Collection entries:
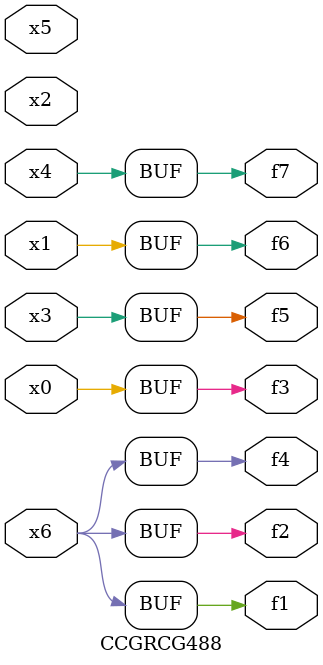
<source format=v>
module CCGRCG488(
	input x0, x1, x2, x3, x4, x5, x6,
	output f1, f2, f3, f4, f5, f6, f7
);
	assign f1 = x6;
	assign f2 = x6;
	assign f3 = x0;
	assign f4 = x6;
	assign f5 = x3;
	assign f6 = x1;
	assign f7 = x4;
endmodule

</source>
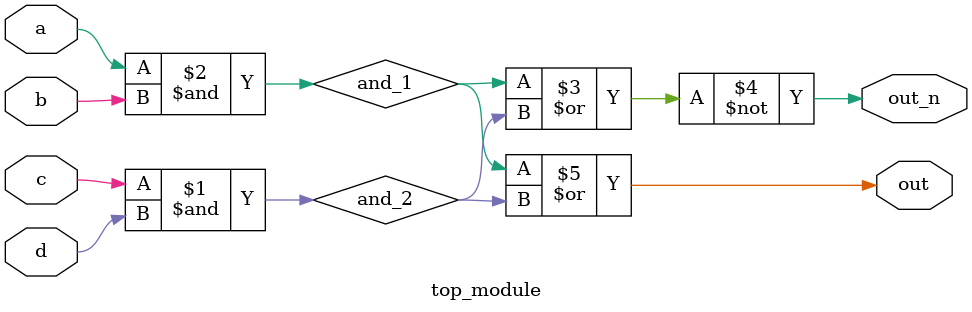
<source format=v>
`default_nettype none
module top_module(
    input a,
    input b,
    input c,
    input d,
    output out,
    output out_n   ); 

    wire and_1, and_2;
    assign {and_1, and_2} = {a & b, c & d};
    assign {out, out_n} = {and_1 | and_2, ~(and_1 | and_2)};

endmodule
</source>
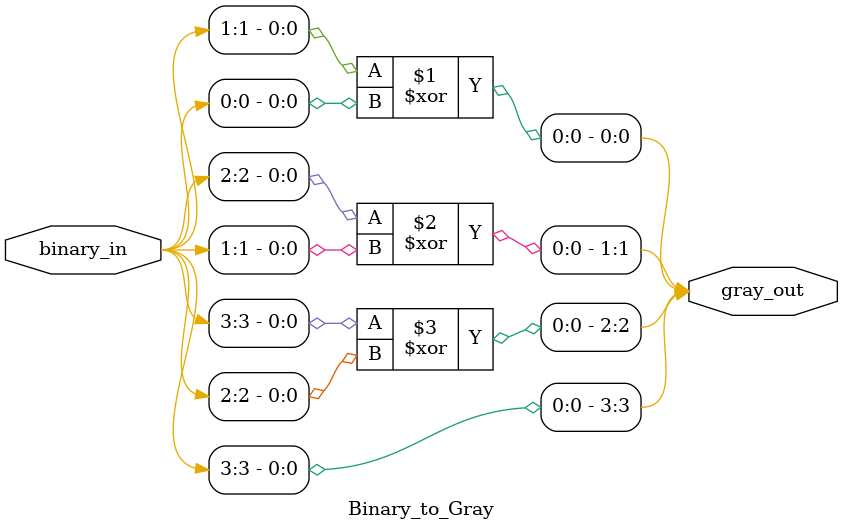
<source format=v>
module Binary_to_Gray (
    input  wire [3:0] binary_in,
    output wire [3:0] gray_out
);

    // Insira seu codigo aqui
    assign gray_out[0] = binary_in[1] ^ binary_in[0];
    assign gray_out[1] = binary_in[2] ^ binary_in[1];
    assign gray_out[2] = binary_in[3] ^ binary_in[2];
    assign gray_out[3] = binary_in[3];

endmodule

</source>
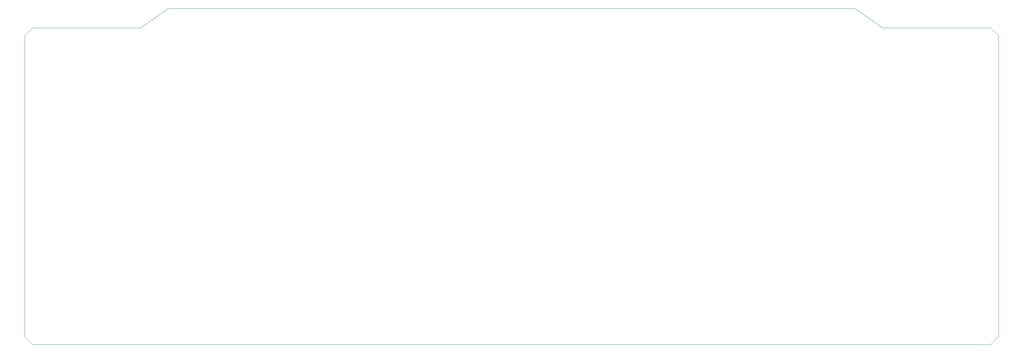
<source format=gbr>
G04 #@! TF.GenerationSoftware,KiCad,Pcbnew,5.1.4-e60b266~84~ubuntu16.04.1*
G04 #@! TF.CreationDate,2019-09-30T00:16:05+07:00*
G04 #@! TF.ProjectId,led_agn,6c65645f-6167-46e2-9e6b-696361645f70,1.0*
G04 #@! TF.SameCoordinates,Original*
G04 #@! TF.FileFunction,Profile,NP*
%FSLAX46Y46*%
G04 Gerber Fmt 4.6, Leading zero omitted, Abs format (unit mm)*
G04 Created by KiCad (PCBNEW 5.1.4-e60b266~84~ubuntu16.04.1) date 2019-09-30 00:16:05*
%MOMM*%
%LPD*%
G04 APERTURE LIST*
%ADD10C,0.100000*%
G04 APERTURE END LIST*
D10*
X244500400Y-24094508D02*
X272470880Y-24094517D01*
X52865020Y-24094449D02*
X59893200Y-19094451D01*
X237469680Y-19094506D02*
X244500400Y-24094508D01*
X59893200Y-19094451D02*
X237469680Y-19094506D01*
X22860129Y-26131520D02*
X24886920Y-24094440D01*
X272470880Y-24094517D02*
X274474940Y-26098500D01*
X274479896Y-103982520D02*
X272470880Y-105996740D01*
X24866600Y-105996659D02*
X22865080Y-103982520D01*
X274474940Y-26098500D02*
X274479896Y-103982520D01*
X22865080Y-103982520D02*
X22860129Y-26131520D01*
X272470880Y-105996740D02*
X24866600Y-105996659D01*
X24886920Y-24094440D02*
X52865020Y-24094449D01*
M02*

</source>
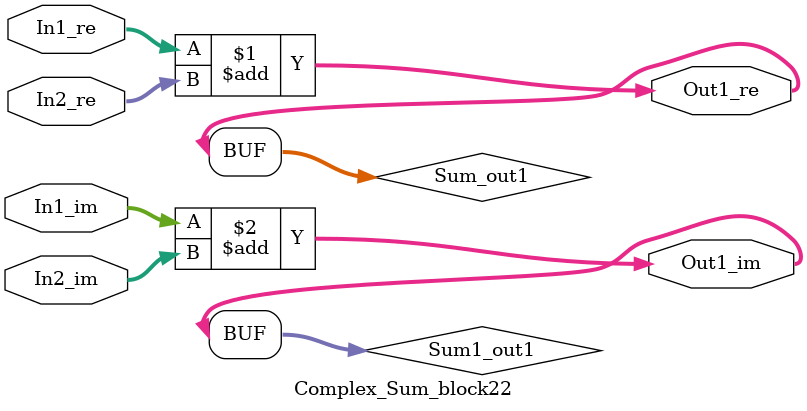
<source format=v>



`timescale 1 ns / 1 ns

module Complex_Sum_block22
          (In1_re,
           In1_im,
           In2_re,
           In2_im,
           Out1_re,
           Out1_im);


  input   signed [36:0] In1_re;  // sfix37_En22
  input   signed [36:0] In1_im;  // sfix37_En22
  input   signed [36:0] In2_re;  // sfix37_En22
  input   signed [36:0] In2_im;  // sfix37_En22
  output  signed [36:0] Out1_re;  // sfix37_En22
  output  signed [36:0] Out1_im;  // sfix37_En22


  wire signed [36:0] Sum_out1;  // sfix37_En22
  wire signed [36:0] Sum1_out1;  // sfix37_En22


  assign Sum_out1 = In1_re + In2_re;



  assign Out1_re = Sum_out1;

  assign Sum1_out1 = In1_im + In2_im;



  assign Out1_im = Sum1_out1;

endmodule  // Complex_Sum_block22


</source>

Task item:
The response should contain every record above exactly as written, and none of the pictures.

Task output:
<source format=v>
module CCGRCG488(
	input x0, x1, x2, x3, x4, x5, x6,
	output f1, f2, f3, f4, f5, f6, f7
);
	assign f1 = x6;
	assign f2 = x6;
	assign f3 = x0;
	assign f4 = x6;
	assign f5 = x3;
	assign f6 = x1;
	assign f7 = x4;
endmodule

</source>
<source format=v>
`default_nettype none
module top_module(
    input a,
    input b,
    input c,
    input d,
    output out,
    output out_n   ); 

    wire and_1, and_2;
    assign {and_1, and_2} = {a & b, c & d};
    assign {out, out_n} = {and_1 | and_2, ~(and_1 | and_2)};

endmodule
</source>
<source format=v>
module Binary_to_Gray (
    input  wire [3:0] binary_in,
    output wire [3:0] gray_out
);

    // Insira seu codigo aqui
    assign gray_out[0] = binary_in[1] ^ binary_in[0];
    assign gray_out[1] = binary_in[2] ^ binary_in[1];
    assign gray_out[2] = binary_in[3] ^ binary_in[2];
    assign gray_out[3] = binary_in[3];

endmodule

</source>
<source format=gbr>
G04 #@! TF.GenerationSoftware,KiCad,Pcbnew,5.1.4-e60b266~84~ubuntu16.04.1*
G04 #@! TF.CreationDate,2019-09-30T00:16:05+07:00*
G04 #@! TF.ProjectId,led_agn,6c65645f-6167-46e2-9e6b-696361645f70,1.0*
G04 #@! TF.SameCoordinates,Original*
G04 #@! TF.FileFunction,Profile,NP*
%FSLAX46Y46*%
G04 Gerber Fmt 4.6, Leading zero omitted, Abs format (unit mm)*
G04 Created by KiCad (PCBNEW 5.1.4-e60b266~84~ubuntu16.04.1) date 2019-09-30 00:16:05*
%MOMM*%
%LPD*%
G04 APERTURE LIST*
%ADD10C,0.100000*%
G04 APERTURE END LIST*
D10*
X244500400Y-24094508D02*
X272470880Y-24094517D01*
X52865020Y-24094449D02*
X59893200Y-19094451D01*
X237469680Y-19094506D02*
X244500400Y-24094508D01*
X59893200Y-19094451D02*
X237469680Y-19094506D01*
X22860129Y-26131520D02*
X24886920Y-24094440D01*
X272470880Y-24094517D02*
X274474940Y-26098500D01*
X274479896Y-103982520D02*
X272470880Y-105996740D01*
X24866600Y-105996659D02*
X22865080Y-103982520D01*
X274474940Y-26098500D02*
X274479896Y-103982520D01*
X22865080Y-103982520D02*
X22860129Y-26131520D01*
X272470880Y-105996740D02*
X24866600Y-105996659D01*
X24886920Y-24094440D02*
X52865020Y-24094449D01*
M02*

</source>
<source format=v>



`timescale 1 ns / 1 ns

module Complex_Sum_block22
          (In1_re,
           In1_im,
           In2_re,
           In2_im,
           Out1_re,
           Out1_im);


  input   signed [36:0] In1_re;  // sfix37_En22
  input   signed [36:0] In1_im;  // sfix37_En22
  input   signed [36:0] In2_re;  // sfix37_En22
  input   signed [36:0] In2_im;  // sfix37_En22
  output  signed [36:0] Out1_re;  // sfix37_En22
  output  signed [36:0] Out1_im;  // sfix37_En22


  wire signed [36:0] Sum_out1;  // sfix37_En22
  wire signed [36:0] Sum1_out1;  // sfix37_En22


  assign Sum_out1 = In1_re + In2_re;



  assign Out1_re = Sum_out1;

  assign Sum1_out1 = In1_im + In2_im;



  assign Out1_im = Sum1_out1;

endmodule  // Complex_Sum_block22


</source>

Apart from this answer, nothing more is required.